**Information**:
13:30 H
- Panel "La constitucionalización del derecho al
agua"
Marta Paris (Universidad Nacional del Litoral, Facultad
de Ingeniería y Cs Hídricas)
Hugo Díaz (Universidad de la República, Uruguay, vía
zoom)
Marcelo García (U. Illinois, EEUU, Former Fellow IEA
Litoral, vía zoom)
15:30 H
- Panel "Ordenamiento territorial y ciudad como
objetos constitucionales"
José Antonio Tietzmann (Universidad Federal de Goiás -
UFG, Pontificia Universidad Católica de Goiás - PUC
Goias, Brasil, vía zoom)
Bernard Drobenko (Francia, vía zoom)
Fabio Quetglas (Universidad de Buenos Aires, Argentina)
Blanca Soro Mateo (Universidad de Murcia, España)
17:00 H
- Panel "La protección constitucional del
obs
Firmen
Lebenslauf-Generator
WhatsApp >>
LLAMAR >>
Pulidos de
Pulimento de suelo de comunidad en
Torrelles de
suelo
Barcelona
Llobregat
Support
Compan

...

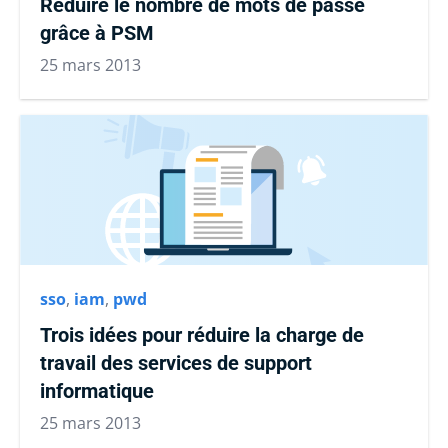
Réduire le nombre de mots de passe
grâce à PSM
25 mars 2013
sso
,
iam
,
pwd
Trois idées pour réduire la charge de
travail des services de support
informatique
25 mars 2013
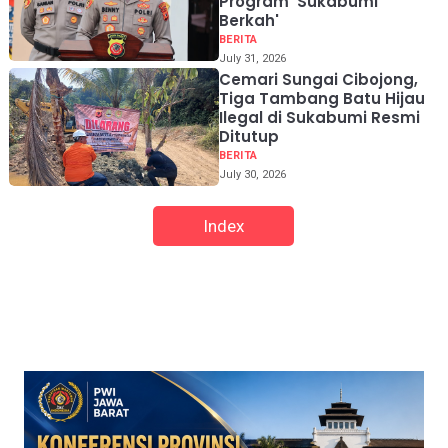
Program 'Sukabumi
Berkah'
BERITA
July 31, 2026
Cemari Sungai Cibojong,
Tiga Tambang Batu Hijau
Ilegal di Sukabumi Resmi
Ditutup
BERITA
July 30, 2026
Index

**Required action**: Locate each line in the rows above that contains the word "Panel" and copy those lines out.

**Task solution**:
- Panel "La constitucionalización del derecho al
- Panel "Ordenamiento territorial y ciudad como
- Panel "La protección constitucional del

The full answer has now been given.